CARY, N.C. -

Voting unanimously, all nine members of the Federal Reserve’s Federal Open Market Committee agreed to maintain the target range for the federal funds rate at 1 to 1.25 percent during their meeting this week.

First Franklin Financial Services projected when the Fed might make its next move as the FOMC has two more opportunities this year coming in September and December.

“The committee will carefully monitor actual and expected inflation developments relative to its symmetric inflation goal,” the Fed said in its latest policy statement. “The committee expects that economic conditions will evolve in a manner that will warrant gradual increases in the federal funds rate; the federal funds rate is likely to remain, for some time, below levels that are expected to prevail in the longer run.

“However, the actual path of the federal funds rate will depend on the economic outlook as informed by incoming data,” the Fed added.

In determining the timing and size of future adjustments to the target range for the federal funds rate, the Fed reiterated that the committee will assess realized and expected economic conditions relative to its objectives of maximum employment and 2 percent inflation.

Meanwhile, two experts from First Franklin Financial Services, offered their prediction of what the Fed might do next.
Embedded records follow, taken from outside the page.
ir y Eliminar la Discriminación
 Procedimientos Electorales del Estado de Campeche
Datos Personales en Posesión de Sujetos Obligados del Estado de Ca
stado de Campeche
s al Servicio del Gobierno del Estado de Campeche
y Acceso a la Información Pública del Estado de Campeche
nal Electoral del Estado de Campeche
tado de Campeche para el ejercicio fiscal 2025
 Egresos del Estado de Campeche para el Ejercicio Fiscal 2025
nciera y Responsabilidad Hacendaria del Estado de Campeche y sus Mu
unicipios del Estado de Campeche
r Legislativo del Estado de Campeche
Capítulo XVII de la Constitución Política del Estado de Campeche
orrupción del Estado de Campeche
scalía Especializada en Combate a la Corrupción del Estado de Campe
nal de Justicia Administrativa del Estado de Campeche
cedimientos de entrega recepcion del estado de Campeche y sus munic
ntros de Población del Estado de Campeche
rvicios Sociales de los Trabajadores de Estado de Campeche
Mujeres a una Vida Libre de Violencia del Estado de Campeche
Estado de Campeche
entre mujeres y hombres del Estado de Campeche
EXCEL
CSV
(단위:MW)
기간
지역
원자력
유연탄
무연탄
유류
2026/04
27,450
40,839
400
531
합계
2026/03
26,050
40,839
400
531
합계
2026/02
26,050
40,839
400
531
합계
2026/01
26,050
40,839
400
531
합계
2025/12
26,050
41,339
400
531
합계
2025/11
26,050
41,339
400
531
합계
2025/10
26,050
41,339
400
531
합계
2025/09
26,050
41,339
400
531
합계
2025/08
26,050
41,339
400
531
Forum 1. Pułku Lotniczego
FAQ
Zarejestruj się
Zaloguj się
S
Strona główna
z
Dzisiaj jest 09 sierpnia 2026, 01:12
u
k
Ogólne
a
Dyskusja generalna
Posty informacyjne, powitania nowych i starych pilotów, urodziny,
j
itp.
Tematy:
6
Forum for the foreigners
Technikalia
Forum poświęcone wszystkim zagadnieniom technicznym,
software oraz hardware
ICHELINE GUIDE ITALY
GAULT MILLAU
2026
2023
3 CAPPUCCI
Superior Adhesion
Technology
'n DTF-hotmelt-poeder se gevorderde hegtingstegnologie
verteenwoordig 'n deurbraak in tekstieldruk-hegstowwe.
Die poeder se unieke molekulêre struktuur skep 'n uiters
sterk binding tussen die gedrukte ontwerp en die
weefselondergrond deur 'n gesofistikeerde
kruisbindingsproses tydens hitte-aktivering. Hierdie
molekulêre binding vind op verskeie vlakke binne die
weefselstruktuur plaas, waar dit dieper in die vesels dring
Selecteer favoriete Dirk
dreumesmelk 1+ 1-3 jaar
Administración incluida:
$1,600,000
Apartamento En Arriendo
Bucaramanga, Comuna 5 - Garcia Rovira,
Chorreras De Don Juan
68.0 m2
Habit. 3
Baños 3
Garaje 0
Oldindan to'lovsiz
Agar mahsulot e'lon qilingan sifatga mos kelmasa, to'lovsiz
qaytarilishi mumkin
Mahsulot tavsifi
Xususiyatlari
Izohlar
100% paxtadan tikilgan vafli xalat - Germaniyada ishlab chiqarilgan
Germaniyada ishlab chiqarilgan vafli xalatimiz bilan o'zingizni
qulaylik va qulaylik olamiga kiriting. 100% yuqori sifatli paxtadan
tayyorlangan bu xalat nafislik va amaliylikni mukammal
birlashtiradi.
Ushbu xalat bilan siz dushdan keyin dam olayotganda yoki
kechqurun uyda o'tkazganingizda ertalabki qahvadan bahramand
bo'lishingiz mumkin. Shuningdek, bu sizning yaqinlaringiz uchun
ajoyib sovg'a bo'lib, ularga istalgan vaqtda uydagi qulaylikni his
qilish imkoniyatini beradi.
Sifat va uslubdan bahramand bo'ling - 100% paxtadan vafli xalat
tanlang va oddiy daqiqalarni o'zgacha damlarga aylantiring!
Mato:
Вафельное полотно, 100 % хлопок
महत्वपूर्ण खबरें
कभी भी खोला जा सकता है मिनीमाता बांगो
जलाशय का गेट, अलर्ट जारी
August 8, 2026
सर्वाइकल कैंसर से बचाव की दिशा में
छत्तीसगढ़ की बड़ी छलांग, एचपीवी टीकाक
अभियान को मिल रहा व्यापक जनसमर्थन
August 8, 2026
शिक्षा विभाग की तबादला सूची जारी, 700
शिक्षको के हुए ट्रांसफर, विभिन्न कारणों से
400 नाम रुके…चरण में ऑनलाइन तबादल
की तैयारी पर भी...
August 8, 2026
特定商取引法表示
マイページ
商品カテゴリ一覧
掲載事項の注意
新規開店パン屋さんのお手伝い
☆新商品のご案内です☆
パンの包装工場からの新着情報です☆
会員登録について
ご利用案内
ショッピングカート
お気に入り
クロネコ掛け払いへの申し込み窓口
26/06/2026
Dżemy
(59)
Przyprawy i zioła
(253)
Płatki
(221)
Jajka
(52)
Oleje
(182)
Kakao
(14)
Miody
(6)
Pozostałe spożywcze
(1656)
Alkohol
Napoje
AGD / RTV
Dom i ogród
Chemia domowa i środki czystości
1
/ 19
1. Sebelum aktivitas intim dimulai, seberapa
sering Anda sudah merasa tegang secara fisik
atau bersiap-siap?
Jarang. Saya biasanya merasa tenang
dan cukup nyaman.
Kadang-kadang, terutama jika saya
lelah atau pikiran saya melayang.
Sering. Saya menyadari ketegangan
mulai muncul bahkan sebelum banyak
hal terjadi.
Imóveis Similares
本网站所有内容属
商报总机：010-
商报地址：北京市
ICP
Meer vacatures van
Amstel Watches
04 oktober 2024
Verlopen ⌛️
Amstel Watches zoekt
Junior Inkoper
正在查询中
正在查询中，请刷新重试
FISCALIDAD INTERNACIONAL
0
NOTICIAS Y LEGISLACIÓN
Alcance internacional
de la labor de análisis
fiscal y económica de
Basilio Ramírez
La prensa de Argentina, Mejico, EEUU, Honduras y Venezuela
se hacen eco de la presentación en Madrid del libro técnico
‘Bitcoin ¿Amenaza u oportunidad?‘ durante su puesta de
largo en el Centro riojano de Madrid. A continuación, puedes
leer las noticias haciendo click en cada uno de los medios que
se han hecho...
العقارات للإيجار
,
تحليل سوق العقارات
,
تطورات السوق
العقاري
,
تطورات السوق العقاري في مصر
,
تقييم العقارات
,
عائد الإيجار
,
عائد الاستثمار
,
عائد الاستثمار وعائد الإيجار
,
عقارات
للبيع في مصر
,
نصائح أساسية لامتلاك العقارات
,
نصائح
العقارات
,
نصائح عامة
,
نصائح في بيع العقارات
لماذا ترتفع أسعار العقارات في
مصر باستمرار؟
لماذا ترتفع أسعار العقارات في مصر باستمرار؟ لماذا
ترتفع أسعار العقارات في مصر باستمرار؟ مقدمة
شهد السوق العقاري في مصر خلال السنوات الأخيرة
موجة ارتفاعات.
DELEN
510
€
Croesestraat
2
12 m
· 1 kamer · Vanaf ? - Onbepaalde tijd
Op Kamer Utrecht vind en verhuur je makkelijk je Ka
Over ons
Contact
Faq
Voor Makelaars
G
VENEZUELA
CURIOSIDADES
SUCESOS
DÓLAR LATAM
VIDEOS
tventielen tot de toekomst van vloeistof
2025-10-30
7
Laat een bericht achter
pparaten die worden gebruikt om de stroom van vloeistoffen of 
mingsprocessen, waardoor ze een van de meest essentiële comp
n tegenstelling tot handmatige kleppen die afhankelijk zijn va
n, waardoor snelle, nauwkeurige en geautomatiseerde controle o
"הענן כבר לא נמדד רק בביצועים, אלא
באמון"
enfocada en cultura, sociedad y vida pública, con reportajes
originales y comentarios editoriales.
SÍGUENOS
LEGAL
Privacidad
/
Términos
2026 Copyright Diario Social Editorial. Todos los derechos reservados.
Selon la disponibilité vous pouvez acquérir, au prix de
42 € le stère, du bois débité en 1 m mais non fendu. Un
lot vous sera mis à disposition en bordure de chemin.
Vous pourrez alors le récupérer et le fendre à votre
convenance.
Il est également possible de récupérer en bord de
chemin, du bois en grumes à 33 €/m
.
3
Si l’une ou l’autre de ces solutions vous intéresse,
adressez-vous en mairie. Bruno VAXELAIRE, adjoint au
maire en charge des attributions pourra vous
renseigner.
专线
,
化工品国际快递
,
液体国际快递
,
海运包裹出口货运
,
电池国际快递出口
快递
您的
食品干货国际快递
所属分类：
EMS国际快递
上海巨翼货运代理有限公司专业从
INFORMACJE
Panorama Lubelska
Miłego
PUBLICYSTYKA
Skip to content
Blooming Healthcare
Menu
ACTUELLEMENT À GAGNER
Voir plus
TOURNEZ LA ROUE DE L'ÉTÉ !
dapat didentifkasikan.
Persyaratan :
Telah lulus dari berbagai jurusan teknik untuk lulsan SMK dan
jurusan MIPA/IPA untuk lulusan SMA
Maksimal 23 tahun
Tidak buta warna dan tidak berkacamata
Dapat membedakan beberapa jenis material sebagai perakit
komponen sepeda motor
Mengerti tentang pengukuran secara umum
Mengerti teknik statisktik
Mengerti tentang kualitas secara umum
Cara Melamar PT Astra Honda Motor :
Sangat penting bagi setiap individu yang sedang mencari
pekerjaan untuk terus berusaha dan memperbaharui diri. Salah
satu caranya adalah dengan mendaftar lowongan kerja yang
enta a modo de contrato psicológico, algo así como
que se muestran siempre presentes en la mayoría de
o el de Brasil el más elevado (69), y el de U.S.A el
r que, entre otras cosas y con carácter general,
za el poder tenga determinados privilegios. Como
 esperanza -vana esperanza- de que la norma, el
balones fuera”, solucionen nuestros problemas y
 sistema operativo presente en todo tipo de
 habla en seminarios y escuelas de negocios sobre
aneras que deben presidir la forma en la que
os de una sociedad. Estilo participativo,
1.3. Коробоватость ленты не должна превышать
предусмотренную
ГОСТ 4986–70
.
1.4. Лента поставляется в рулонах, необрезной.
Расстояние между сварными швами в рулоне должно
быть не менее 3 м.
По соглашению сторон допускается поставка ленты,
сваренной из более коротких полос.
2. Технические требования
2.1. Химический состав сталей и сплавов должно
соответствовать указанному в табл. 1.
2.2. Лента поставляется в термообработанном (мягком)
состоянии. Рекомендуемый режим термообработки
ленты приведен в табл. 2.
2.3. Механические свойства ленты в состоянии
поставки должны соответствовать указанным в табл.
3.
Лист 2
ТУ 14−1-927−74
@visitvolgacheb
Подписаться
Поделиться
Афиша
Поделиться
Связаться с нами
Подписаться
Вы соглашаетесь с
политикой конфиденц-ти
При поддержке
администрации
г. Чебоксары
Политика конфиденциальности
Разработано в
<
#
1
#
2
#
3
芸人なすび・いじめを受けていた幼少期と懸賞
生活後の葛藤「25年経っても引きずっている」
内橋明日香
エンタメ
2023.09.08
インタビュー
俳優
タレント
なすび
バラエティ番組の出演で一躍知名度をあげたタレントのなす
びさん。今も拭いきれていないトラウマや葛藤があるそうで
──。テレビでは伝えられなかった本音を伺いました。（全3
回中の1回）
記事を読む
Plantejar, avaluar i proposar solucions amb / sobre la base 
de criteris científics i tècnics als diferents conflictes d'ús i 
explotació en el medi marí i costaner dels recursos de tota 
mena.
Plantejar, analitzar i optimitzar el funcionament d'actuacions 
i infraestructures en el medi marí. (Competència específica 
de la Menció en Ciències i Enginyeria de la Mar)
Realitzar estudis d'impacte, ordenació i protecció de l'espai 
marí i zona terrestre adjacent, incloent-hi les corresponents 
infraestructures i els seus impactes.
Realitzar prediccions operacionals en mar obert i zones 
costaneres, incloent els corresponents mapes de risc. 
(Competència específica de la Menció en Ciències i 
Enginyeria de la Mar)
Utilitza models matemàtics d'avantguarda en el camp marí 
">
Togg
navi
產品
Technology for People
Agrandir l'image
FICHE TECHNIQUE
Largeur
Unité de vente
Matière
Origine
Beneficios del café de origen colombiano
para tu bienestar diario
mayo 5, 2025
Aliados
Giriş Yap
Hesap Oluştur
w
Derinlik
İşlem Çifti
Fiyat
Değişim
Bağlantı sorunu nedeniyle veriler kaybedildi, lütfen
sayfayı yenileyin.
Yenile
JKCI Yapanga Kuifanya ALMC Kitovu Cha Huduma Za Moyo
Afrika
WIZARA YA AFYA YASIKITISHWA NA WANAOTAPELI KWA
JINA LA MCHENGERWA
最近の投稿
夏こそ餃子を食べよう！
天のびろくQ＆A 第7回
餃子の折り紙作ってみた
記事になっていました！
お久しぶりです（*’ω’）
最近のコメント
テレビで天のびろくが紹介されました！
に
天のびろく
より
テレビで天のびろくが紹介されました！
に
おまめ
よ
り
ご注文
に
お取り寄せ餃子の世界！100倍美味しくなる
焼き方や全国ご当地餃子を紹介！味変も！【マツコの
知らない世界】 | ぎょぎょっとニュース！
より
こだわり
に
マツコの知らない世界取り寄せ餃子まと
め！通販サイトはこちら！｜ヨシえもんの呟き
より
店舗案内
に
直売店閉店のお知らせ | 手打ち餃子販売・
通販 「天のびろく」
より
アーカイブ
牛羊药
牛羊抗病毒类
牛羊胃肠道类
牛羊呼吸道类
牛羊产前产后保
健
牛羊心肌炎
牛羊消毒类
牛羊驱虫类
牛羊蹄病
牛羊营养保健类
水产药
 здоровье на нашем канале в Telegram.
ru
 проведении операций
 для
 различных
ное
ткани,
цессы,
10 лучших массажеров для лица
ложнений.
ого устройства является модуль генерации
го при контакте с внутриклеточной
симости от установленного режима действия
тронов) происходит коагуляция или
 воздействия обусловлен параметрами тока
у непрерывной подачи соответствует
Brett Ewing is the firm’s chief market strategist and Lance Mitchell is its research director.

“The Fed continued its policy of not upsetting the apple cart when they didn’t give a press conference to explain things,” Ewing and Mitchell said. We believe that both the market and the Fed will be much more concerned with how the balance sheet normalization will go and we expect the Fed to begin the normalization sometime before the end of the year.

“It will likely use the remaining two press conferences to focus on questions the market may have,” they continued. “If the Fed can get the unwind off and running successfully without upsetting markets we expect Janet Yellen to step down as Fed chair and Gary Cohn to take over in 2018.

“The weak dollar continues to put the Fed in a goldilocks environment where the market isn’t concerning itself with rates,” Ewing and Mitchell went on to say. “And we don’t think there will be a rate hike until 2018; that’s the most likely scenario. Although December 2017 is in play, but still is less than 50 percent chance.”

Also of note, Treasury Secretary Steve Mnuchin didn’t specifically mention interest rates during his opening statement during a hearing hosted on Thursday by the House Financial Services Committee. But Mnuchin did allude to the positive economic trends that the Fed emphasized are what dictate upcoming actions.

“Years have passed since the financial crisis and this has given us time to see what has worked and what has not,” Mnuchin said. "The administration is committed to a robust financial system with a free flow of credit that fuels the engine of American growth. This means allowing community financial institutions to lend and small businesses access to borrowing. It means giving Americans the opportunity to make independent financial decisions, such as buying a home and saving for retirement.”